She was ordered to finish her sentence under house arrest, meaning she could not leave her four-bedroom, three-bath home in the Hollywood Hills until next month.

“What transpired here is outrageous,” county Supervisor Don Knabe told The Associated Press, adding that he received more than 400 angry e-mails and hundreds more phone calls from around the country.

Hilton’s return home gives the impression of “celebrity justice being handed out,” he said.

“It is the city attorney’s position that the decision on whether or not Ms. Hilton should be released early and placed on electronic monitoring should be made by Judge Sauer and not the Sheriff’s Department,” said Jeffrey Isaacs of the city attorney’s office.

Sauer himself had expressed his unhappiness with Hilton’s release before Delgadillo asked him to return her to court. When he sentenced Hilton to jail last month, he ruled specifically that she could not serve her sentence at home under electronic monitoring.

Parachini said Sauer reminded the Sheriff’s Department of that when he learned Hilton was about to be released.

“He reiterated the terms of his sentencing order. He did not agree to the terms of release that the sheriff proposed,” Parachini told the AP before Delgadillo asked that Hilton be returned to court.

But, Parachini said at the time, it is the sheriff and not the judge who decides when inmates are released from jail.

Delgadillo’s office indicated that it would argue that the Sheriff’s Department violated Sauer’s May 4 sentencing order.

◆ ◆ ◆ ◆ ◆ ◆ ◆

• _Task instructions_:
A: According to the news excerpt, how many angry e-mails did county Supervisor Don Knabe say he received?
B: Reproduce word for word the part of the news excerpt from "Parachini said Sauer" to "released from jail.".
C: Translate this sentence from the news excerpt into Spanish: "Delgadillo’s office indicated that it would argue that the Sheriff’s Department violated Sauer’s May 4 sentencing order."
The lines that come after the news excerpt aren't needed.

◆ ◆ ◆ ◆ ◆ ◆ ◆

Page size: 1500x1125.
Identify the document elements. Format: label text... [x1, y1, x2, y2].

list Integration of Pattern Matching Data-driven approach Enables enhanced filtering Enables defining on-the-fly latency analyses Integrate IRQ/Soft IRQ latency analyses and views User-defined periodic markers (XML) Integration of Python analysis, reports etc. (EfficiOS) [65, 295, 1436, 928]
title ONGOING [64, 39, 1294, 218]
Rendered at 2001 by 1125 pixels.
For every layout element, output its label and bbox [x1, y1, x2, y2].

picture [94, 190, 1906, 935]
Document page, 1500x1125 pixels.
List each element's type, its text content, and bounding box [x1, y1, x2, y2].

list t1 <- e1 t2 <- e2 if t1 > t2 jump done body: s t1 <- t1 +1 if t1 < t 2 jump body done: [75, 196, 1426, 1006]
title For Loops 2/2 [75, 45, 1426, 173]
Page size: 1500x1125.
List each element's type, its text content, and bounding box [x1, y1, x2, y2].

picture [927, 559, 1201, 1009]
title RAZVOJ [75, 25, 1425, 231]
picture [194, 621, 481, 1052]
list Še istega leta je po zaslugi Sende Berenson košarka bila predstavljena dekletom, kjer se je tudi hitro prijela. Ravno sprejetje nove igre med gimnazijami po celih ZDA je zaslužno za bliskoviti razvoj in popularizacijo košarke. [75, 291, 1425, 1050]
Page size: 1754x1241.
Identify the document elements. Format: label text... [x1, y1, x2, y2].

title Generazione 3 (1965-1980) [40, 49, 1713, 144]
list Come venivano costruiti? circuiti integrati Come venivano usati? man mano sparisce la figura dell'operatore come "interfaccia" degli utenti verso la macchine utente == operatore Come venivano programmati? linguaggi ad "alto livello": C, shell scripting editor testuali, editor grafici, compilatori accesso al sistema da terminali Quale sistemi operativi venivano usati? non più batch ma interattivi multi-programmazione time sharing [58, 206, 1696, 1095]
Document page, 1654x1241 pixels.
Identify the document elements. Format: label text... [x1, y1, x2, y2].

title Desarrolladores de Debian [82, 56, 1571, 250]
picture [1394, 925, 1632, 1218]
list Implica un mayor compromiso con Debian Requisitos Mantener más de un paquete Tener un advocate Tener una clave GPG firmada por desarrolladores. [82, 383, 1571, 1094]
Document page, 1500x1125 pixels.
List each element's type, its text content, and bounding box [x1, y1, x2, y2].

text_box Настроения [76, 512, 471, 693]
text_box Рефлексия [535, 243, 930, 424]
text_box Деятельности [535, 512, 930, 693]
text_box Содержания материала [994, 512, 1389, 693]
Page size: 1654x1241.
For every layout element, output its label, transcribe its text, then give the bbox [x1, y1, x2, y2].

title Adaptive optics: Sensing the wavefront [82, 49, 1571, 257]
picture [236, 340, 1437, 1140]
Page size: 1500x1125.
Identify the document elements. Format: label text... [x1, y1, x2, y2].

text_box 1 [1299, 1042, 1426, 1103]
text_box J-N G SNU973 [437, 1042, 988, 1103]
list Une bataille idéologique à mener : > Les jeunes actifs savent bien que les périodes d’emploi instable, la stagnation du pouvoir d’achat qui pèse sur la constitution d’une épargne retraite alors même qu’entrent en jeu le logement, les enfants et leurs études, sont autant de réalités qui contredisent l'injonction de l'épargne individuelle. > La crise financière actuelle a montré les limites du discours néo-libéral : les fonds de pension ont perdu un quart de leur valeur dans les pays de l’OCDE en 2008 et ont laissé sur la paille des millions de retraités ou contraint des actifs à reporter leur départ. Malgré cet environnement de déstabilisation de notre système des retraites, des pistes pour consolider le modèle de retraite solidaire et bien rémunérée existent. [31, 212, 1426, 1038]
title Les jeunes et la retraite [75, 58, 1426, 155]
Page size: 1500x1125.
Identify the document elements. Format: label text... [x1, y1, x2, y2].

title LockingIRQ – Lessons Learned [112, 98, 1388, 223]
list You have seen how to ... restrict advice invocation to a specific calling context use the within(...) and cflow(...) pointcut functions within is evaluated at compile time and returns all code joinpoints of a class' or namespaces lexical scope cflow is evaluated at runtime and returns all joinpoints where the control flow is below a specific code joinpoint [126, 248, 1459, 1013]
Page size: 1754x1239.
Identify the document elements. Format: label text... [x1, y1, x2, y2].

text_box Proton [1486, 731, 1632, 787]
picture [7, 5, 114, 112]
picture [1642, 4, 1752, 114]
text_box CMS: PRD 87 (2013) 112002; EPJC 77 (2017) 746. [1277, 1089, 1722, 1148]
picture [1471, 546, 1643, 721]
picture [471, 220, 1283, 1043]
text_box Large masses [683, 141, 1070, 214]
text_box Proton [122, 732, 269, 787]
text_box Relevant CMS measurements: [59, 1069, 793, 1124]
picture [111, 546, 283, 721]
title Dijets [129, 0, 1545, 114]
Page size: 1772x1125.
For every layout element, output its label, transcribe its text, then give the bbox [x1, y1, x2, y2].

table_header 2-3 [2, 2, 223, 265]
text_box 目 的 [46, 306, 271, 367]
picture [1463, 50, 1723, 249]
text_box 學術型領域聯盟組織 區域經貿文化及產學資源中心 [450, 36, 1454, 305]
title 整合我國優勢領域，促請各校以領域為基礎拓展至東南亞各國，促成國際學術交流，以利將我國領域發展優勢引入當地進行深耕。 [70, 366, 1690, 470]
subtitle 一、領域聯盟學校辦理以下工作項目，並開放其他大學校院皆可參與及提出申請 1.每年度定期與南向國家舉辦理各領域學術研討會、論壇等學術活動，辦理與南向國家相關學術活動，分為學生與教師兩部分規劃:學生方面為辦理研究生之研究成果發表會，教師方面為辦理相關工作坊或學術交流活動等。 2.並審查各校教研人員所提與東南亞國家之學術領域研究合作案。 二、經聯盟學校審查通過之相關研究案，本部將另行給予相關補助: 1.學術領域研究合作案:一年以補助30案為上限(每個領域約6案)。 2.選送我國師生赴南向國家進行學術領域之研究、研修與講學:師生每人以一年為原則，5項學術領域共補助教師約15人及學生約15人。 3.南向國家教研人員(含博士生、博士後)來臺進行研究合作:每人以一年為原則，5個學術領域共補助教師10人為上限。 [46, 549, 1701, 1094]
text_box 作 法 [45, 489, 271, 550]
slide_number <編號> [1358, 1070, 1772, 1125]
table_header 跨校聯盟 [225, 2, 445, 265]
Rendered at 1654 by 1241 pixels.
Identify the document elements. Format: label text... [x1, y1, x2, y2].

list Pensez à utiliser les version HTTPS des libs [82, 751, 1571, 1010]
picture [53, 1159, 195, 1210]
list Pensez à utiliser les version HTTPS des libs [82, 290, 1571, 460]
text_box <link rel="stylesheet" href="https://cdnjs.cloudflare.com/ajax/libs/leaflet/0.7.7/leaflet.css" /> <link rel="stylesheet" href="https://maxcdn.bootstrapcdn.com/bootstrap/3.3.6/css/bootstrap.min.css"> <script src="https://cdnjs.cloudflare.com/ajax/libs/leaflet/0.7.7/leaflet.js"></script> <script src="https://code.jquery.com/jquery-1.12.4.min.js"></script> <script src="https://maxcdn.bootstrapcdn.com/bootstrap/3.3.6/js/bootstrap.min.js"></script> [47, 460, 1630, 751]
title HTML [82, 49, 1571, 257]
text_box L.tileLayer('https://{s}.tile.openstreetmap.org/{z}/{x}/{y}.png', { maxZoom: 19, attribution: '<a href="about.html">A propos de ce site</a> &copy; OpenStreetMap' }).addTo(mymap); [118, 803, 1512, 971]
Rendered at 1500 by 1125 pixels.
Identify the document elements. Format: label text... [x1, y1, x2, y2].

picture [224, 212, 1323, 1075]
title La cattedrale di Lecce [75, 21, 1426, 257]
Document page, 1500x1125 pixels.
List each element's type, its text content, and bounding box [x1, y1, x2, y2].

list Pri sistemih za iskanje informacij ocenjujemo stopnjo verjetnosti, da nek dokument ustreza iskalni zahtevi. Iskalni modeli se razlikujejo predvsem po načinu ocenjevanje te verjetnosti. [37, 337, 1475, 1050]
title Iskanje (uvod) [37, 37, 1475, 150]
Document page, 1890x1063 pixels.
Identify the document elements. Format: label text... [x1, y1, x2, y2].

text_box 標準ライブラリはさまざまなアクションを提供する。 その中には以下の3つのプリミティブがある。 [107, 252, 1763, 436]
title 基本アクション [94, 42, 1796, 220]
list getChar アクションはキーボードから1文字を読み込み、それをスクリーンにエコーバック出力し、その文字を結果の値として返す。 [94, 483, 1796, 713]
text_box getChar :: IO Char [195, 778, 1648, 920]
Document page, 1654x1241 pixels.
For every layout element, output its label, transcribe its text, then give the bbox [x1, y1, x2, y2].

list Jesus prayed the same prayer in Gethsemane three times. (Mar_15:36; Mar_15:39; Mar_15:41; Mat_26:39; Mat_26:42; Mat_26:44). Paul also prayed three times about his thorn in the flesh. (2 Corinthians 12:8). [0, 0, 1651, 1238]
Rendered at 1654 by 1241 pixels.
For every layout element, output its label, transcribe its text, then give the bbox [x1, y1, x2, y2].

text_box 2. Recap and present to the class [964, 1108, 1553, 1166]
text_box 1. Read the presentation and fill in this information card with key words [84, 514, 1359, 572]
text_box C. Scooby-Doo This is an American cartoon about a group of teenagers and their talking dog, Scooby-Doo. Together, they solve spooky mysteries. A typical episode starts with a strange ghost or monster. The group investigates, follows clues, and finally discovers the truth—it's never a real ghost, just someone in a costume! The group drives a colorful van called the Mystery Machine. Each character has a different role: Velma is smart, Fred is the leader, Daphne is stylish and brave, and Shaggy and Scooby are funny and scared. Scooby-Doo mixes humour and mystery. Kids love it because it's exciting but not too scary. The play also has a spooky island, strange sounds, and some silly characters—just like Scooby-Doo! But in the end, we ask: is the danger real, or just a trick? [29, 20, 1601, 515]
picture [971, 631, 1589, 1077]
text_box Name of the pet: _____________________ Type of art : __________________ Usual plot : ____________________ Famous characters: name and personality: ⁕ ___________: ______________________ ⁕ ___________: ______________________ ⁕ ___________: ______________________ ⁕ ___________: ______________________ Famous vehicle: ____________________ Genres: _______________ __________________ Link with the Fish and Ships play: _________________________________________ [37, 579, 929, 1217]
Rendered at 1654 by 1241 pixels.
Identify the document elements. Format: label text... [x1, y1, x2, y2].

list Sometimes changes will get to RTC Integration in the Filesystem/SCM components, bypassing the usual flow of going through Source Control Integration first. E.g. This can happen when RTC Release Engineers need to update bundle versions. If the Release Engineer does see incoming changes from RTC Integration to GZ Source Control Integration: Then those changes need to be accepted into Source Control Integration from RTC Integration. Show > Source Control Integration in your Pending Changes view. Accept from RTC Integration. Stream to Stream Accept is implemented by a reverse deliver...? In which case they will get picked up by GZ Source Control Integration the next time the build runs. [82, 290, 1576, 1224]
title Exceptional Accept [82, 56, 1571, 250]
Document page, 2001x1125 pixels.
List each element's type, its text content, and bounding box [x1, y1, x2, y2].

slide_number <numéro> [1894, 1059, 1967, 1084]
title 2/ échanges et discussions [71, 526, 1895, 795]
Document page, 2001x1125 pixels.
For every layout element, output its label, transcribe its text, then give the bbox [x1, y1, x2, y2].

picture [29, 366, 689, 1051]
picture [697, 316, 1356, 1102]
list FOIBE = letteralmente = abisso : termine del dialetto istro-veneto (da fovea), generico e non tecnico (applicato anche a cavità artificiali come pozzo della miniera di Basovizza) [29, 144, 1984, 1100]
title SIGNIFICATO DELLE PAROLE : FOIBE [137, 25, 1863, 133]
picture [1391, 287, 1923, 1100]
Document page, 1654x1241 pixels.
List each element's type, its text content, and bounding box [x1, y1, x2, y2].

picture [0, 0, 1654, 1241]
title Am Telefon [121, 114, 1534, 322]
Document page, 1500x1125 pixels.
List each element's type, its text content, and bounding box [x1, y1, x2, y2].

◆ ◆ ◆ ◆ ◆ ◆ ◆

• _Solutions below_:
A: More than 400.

B:
Parachini said Sauer reminded the Sheriff’s Department of that when he learned Hilton was about to be released.

“He reiterated the terms of his sentencing order. He did not agree to the terms of release that the sheriff proposed,” Parachini told the AP before Delgadillo asked that Hilton be returned to court.

But, Parachini said at the time, it is the sheriff and not the judge who decides when inmates are released from jail.

C: La oficina de Delgadillo indicó que argumentaría que el Departamento del Sheriff violó la orden de sentencia dictada por Sauer el 4 de mayo.